### Activity:
Count up the lines in the following listing that hold the word "Fawkes", then give only that count.

*-*-*

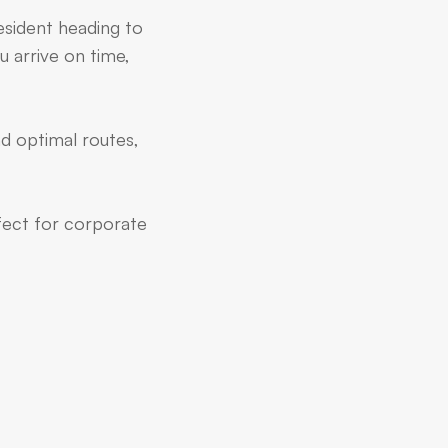
resident heading to
u arrive on time,
nd optimal routes,
rfect for corporate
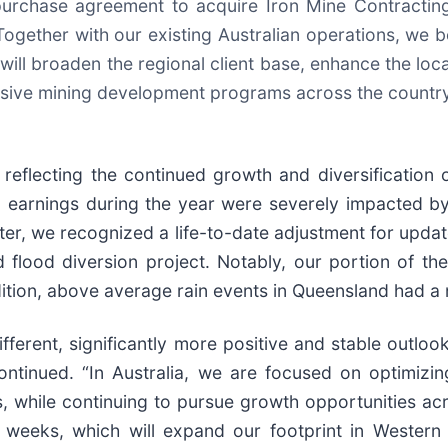
rchase agreement to acquire Iron Mine Contracting
Together with our existing Australian operations, we be
it will broaden the regional client base, enhance the lo
tensive mining development programs across the country
flecting the continued growth and diversification of
arnings during the year were severely impacted by
rter, we recognized a life-to-date adjustment for updat
flood diversion project. Notably, our portion of the
ition, above average rain events in Queensland had a n
ferent, significantly more positive and stable outlook
tinued. “In Australia, we are focused on optimizin
while continuing to pursue growth opportunities acr
weeks, which will expand our footprint in Western 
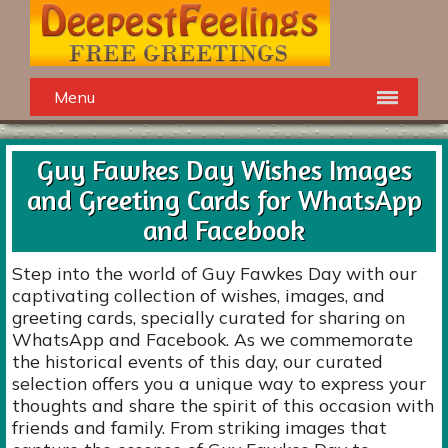
Menu
Guy Fawkes Day Wishes Images
and Greeting Cards for WhatsApp
and Facebook
Step into the world of Guy Fawkes Day with our
captivating collection of wishes, images, and
greeting cards, specially curated for sharing on
WhatsApp and Facebook. As we commemorate
the historical events of this day, our curated
selection offers you a unique way to express your
thoughts and share the spirit of this occasion with
friends and family. From striking images that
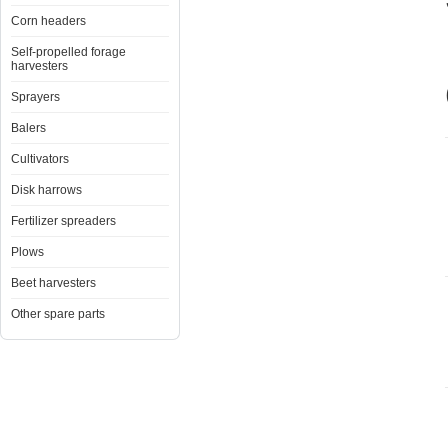
Corn headers
Self-propelled forage
harvesters
Sprayers
Balers
Cultivators
Disk harrows
Fertilizer spreaders
Plows
Beet harvesters
Other spare parts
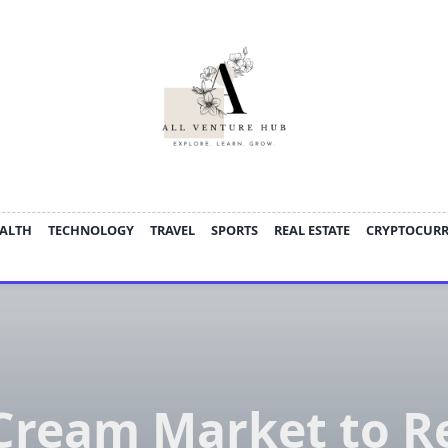
ALTH
TECHNOLOGY
TRAVEL
SPORTS
REAL ESTATE
CRYPTOCUR
 Cream Market to R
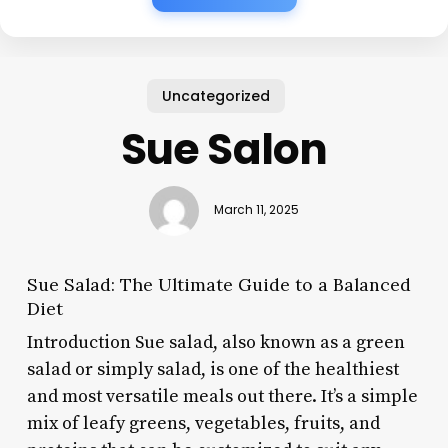
Uncategorized
Sue Salon
March 11, 2025
Sue Salad: The Ultimate Guide to a Balanced
Diet
Introduction Sue salad, also known as a green
salad or simply salad, is one of the healthiest
and most versatile meals out there. It’s a simple
mix of leafy greens, vegetables, fruits, and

*-*-*

### Solution:
2